Point correspondence tracking data:
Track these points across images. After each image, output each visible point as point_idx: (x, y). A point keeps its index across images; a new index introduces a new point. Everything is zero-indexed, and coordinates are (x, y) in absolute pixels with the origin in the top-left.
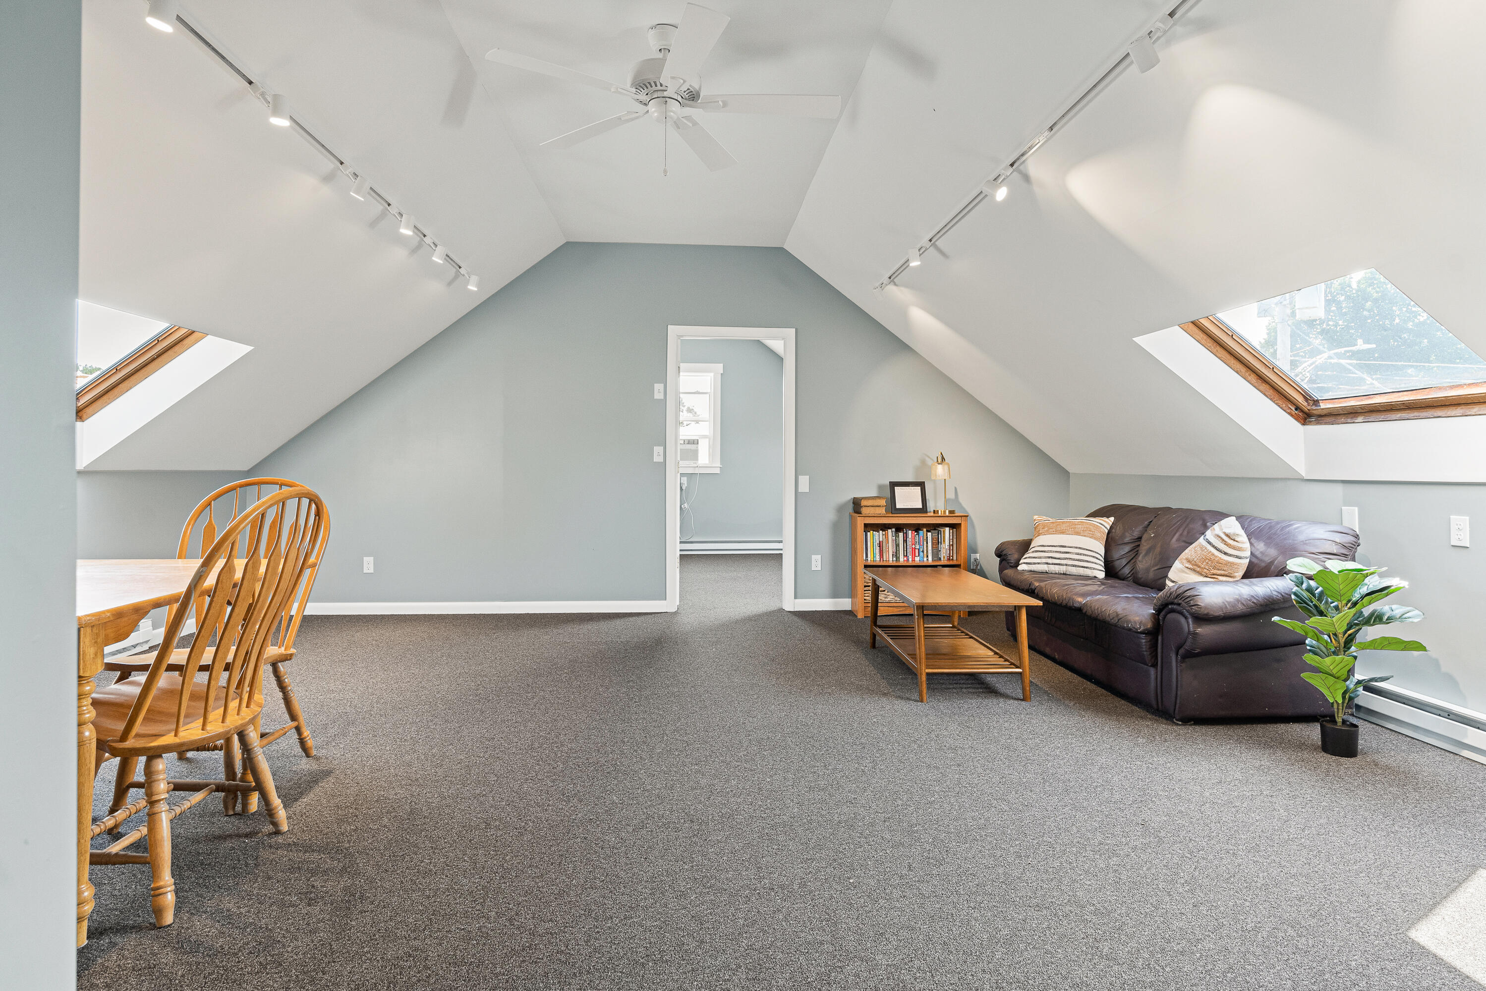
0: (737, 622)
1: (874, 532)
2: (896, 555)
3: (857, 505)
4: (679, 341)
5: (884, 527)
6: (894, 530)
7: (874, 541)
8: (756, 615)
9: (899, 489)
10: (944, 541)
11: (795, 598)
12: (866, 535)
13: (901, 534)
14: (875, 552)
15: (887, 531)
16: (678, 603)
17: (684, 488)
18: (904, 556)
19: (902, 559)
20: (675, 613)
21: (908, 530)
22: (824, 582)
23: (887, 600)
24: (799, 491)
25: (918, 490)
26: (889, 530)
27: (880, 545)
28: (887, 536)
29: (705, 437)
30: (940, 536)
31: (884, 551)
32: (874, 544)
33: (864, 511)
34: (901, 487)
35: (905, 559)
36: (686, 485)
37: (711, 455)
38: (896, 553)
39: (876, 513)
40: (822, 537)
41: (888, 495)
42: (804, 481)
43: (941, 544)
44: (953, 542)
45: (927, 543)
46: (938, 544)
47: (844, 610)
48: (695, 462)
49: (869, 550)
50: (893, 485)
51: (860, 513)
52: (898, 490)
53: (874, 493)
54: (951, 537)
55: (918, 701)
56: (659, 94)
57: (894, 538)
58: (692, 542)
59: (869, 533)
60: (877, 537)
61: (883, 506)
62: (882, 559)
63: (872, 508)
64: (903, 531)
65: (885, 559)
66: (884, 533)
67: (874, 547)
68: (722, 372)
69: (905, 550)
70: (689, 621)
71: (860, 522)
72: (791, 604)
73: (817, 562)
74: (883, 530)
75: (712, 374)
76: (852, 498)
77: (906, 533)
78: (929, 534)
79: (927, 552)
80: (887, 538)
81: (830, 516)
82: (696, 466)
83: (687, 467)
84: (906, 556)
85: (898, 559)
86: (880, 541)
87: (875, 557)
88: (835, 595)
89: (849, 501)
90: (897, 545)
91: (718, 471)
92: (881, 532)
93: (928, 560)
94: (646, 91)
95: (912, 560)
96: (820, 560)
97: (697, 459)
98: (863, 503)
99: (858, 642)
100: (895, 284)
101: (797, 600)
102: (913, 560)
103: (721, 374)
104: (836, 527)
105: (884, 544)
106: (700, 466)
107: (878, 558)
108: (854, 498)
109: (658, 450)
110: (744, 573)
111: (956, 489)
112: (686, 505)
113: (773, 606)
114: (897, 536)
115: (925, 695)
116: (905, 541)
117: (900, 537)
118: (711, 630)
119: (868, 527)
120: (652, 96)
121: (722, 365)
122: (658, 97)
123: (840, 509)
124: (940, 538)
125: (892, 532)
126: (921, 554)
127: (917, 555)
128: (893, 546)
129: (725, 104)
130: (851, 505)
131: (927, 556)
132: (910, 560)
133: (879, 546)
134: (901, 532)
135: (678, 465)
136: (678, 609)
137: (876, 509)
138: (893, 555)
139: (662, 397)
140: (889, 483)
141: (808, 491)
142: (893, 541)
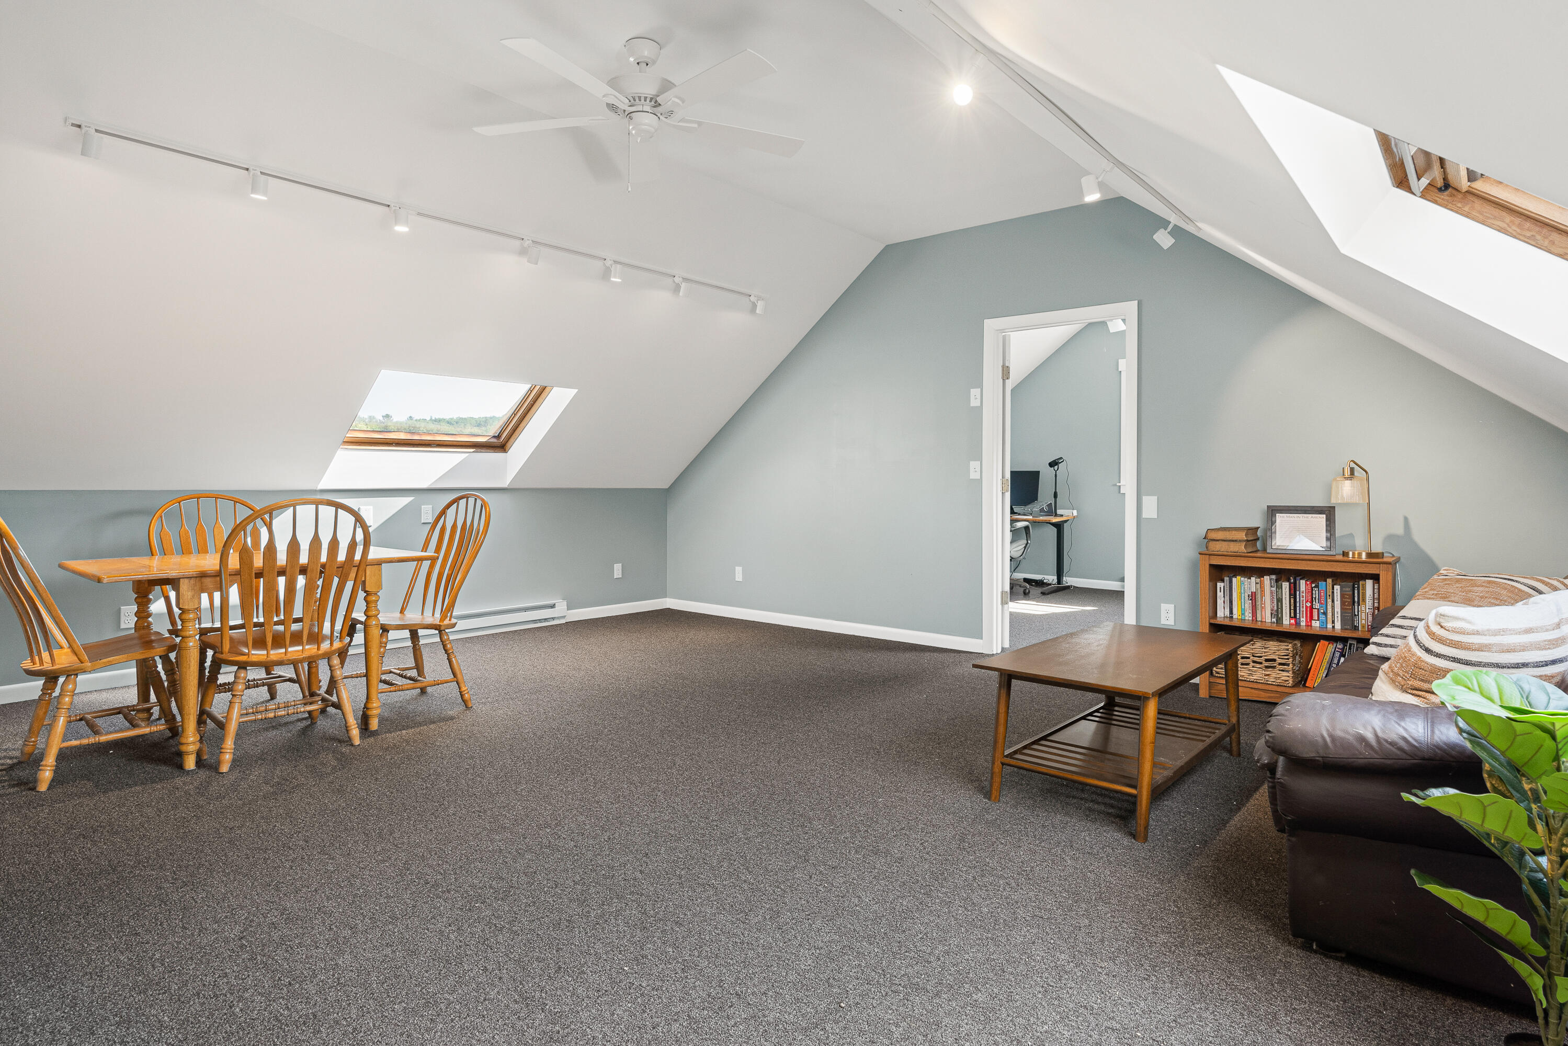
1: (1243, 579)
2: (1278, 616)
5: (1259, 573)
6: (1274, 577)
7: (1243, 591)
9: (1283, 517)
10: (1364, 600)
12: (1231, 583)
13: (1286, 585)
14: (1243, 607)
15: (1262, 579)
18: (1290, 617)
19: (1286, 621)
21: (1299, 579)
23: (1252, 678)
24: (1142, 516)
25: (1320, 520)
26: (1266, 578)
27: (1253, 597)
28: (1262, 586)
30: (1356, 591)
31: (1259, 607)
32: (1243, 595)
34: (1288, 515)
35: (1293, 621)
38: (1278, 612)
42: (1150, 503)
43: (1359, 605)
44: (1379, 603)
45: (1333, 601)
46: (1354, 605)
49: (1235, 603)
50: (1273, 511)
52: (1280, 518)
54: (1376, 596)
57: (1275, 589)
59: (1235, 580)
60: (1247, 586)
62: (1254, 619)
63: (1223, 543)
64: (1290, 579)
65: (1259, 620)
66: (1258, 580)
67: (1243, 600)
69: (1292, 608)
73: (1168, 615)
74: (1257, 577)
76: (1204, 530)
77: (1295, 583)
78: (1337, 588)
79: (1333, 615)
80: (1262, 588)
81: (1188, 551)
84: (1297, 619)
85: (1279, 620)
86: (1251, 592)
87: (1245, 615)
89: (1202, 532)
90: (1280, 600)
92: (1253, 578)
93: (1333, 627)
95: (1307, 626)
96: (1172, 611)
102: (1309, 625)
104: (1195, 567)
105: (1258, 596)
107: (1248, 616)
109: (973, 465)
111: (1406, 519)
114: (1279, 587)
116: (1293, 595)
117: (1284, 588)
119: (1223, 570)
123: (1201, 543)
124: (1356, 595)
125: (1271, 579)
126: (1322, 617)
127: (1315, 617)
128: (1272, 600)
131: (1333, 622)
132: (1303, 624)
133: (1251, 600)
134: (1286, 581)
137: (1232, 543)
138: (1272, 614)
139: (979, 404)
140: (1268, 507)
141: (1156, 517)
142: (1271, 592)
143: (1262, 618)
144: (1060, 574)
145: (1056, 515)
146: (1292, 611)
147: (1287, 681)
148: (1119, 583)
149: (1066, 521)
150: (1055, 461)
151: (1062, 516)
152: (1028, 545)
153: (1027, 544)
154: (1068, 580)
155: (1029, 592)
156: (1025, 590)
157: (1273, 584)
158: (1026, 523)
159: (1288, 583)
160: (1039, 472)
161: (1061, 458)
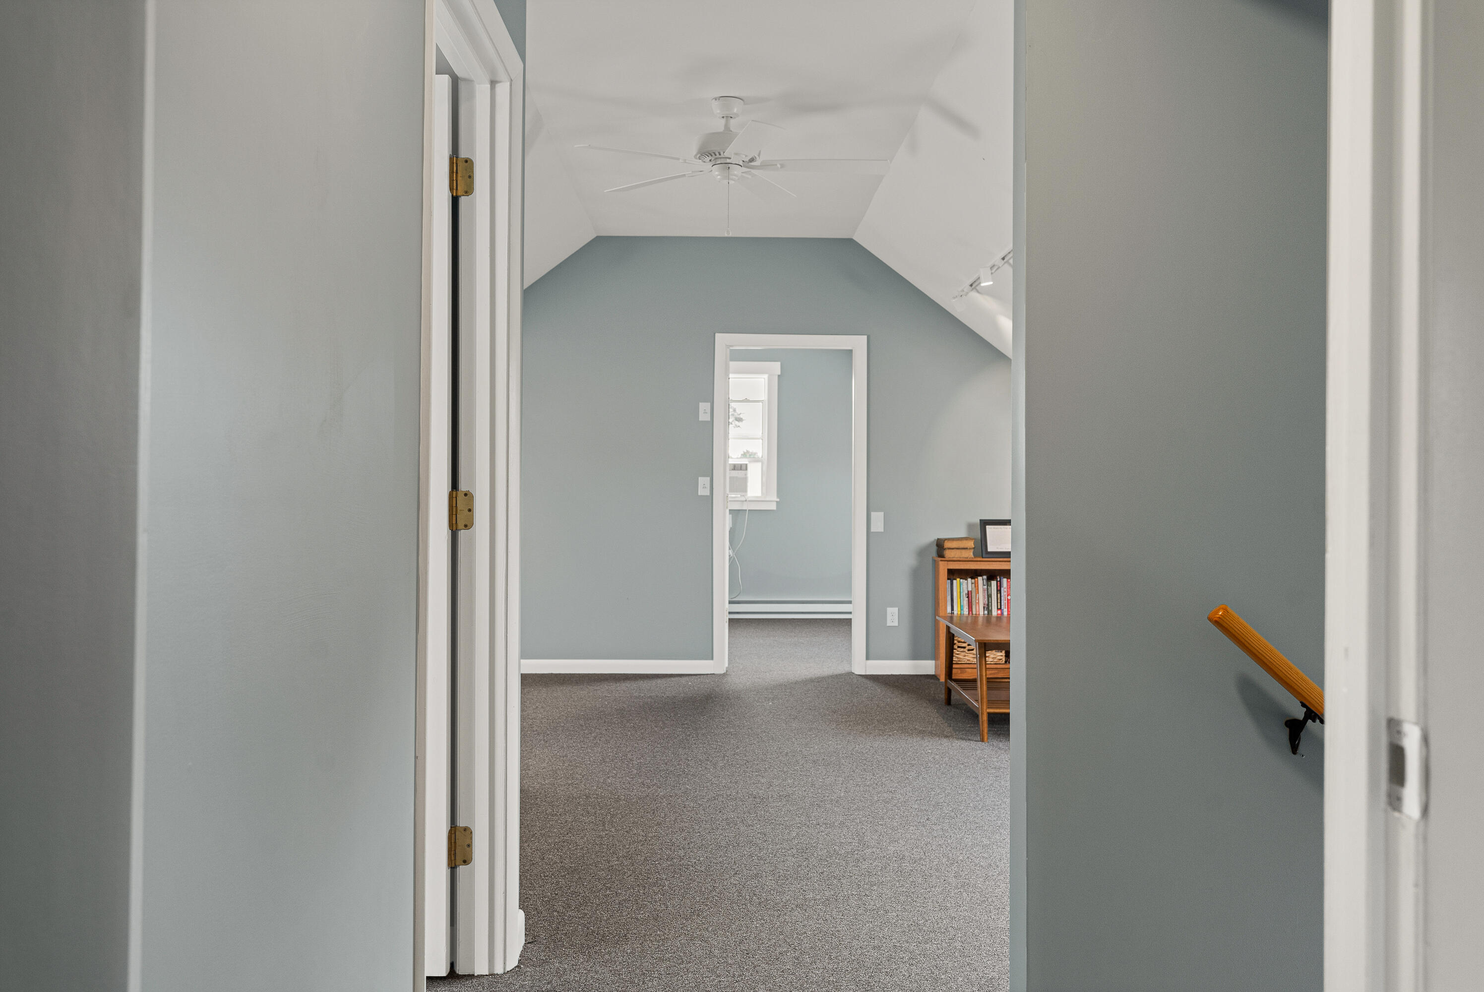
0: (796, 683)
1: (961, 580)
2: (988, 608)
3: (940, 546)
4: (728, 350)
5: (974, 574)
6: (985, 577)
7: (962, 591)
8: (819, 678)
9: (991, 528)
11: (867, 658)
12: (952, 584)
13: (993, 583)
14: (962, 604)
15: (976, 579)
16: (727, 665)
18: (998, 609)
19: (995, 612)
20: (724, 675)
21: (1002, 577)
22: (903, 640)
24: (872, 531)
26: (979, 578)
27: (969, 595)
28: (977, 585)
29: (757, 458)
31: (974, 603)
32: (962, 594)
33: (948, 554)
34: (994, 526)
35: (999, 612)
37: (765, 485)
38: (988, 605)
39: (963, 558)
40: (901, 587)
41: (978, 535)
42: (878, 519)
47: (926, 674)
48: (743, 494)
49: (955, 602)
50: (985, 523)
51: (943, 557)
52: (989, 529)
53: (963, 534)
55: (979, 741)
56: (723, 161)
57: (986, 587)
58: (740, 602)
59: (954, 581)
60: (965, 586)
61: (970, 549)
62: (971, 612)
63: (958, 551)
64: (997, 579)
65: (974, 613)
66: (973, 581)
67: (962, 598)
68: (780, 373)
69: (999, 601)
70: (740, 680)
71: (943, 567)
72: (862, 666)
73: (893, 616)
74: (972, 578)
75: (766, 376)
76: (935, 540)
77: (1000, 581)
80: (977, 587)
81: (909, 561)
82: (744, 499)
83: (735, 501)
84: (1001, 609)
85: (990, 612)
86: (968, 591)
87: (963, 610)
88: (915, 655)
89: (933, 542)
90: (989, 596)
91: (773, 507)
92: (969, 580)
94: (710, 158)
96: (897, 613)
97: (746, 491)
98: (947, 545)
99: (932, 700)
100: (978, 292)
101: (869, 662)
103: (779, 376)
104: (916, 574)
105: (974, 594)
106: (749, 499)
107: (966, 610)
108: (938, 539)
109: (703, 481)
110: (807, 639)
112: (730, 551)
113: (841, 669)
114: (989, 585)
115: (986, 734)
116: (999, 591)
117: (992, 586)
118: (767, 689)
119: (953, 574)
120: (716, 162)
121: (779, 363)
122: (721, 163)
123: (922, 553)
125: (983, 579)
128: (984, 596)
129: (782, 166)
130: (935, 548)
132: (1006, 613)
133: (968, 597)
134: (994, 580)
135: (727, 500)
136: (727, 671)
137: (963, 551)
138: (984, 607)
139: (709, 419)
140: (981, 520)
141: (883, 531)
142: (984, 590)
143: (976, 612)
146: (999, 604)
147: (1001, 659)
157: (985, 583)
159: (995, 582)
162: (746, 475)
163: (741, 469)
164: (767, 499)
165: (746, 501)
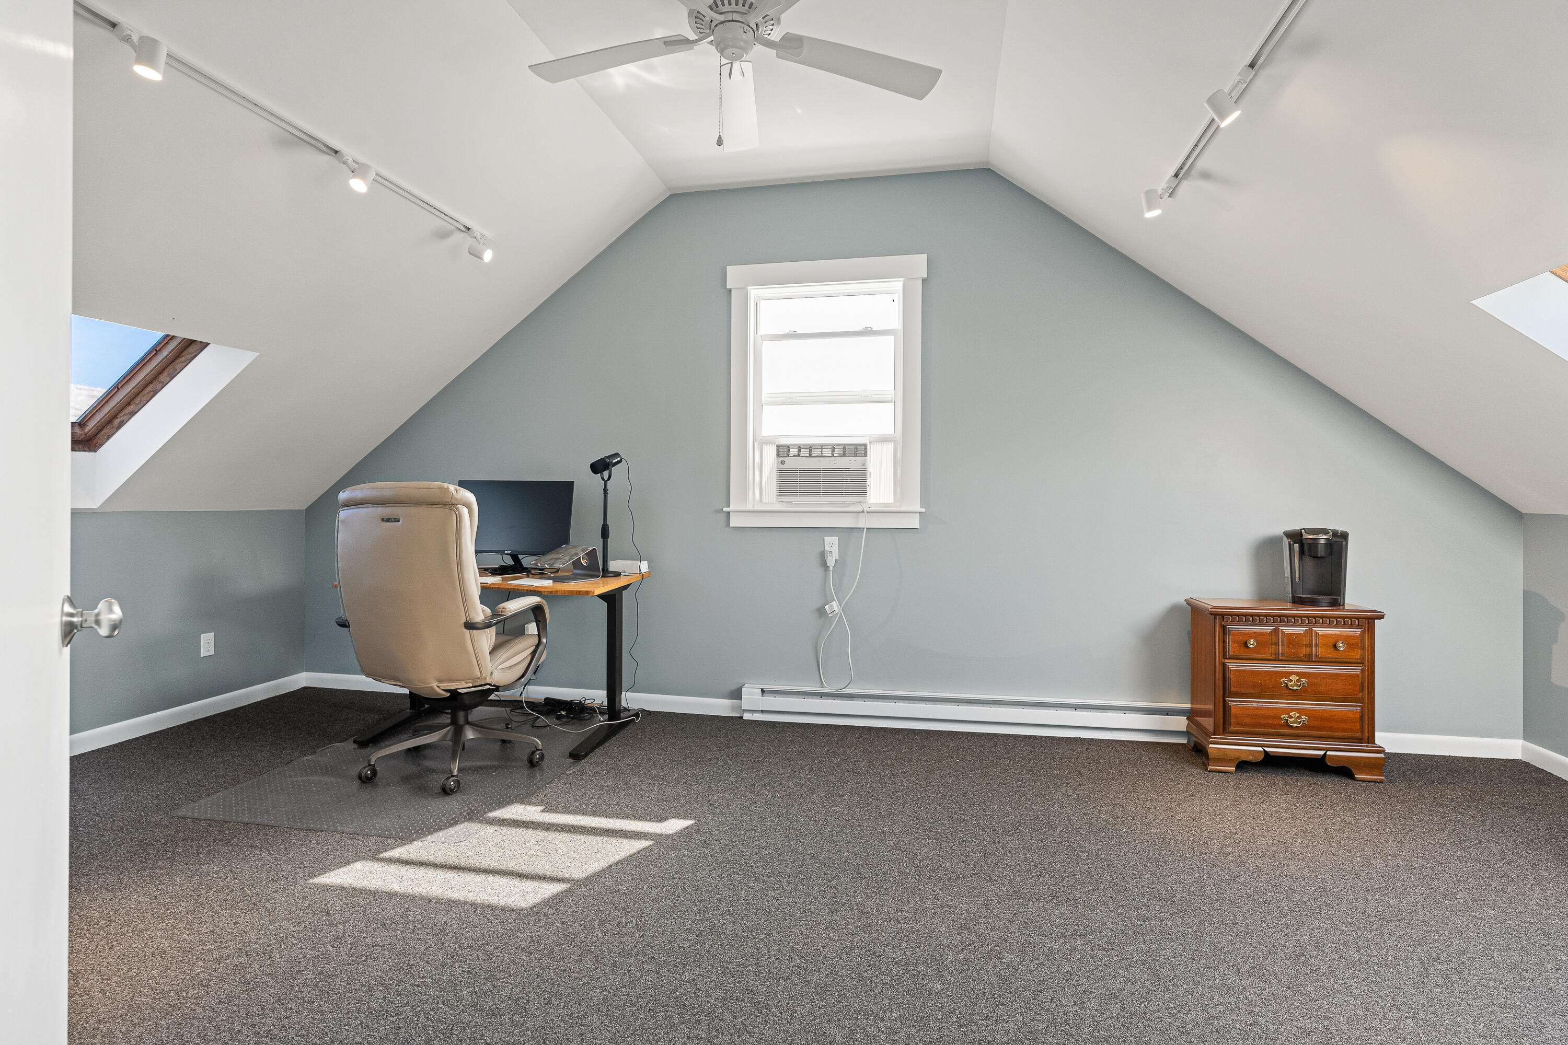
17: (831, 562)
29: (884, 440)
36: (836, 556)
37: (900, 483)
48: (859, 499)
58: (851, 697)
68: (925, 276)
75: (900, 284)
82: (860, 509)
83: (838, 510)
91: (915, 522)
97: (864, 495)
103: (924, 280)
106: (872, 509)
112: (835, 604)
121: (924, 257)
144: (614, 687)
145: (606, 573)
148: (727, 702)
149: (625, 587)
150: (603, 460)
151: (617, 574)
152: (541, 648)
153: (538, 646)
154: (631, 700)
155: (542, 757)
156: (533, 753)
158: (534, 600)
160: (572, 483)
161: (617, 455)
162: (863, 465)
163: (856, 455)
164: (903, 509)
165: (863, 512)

==

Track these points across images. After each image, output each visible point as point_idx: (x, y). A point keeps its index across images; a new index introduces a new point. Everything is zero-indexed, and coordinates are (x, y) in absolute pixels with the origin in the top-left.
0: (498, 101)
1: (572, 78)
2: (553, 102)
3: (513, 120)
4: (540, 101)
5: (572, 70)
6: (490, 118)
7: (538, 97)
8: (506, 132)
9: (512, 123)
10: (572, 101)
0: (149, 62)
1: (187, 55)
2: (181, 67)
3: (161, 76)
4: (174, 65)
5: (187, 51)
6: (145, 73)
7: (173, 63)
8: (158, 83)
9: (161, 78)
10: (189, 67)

==

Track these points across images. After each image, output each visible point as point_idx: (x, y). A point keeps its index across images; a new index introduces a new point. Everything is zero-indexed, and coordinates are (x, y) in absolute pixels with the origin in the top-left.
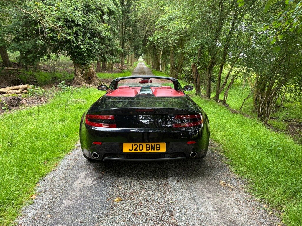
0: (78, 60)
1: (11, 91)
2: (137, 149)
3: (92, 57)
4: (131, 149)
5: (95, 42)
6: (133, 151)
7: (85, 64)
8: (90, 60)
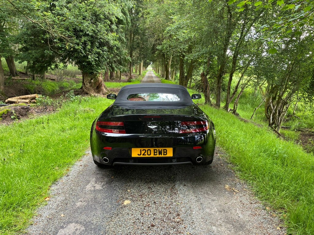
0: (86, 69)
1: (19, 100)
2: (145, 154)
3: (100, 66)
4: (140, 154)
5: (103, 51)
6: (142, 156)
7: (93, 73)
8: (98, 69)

*BRIEF*.
Return the stretch of entries from the line containing "143: (1262, 618)" through the line containing "160: (1039, 472)", reproducing each line without changes.

*TASK RESPONSE*.
143: (1262, 618)
144: (1060, 574)
145: (1056, 515)
146: (1292, 611)
147: (1287, 681)
148: (1119, 583)
149: (1066, 521)
150: (1055, 461)
151: (1062, 516)
152: (1028, 545)
153: (1027, 544)
154: (1068, 580)
155: (1029, 592)
156: (1025, 590)
157: (1273, 584)
158: (1026, 523)
159: (1288, 583)
160: (1039, 472)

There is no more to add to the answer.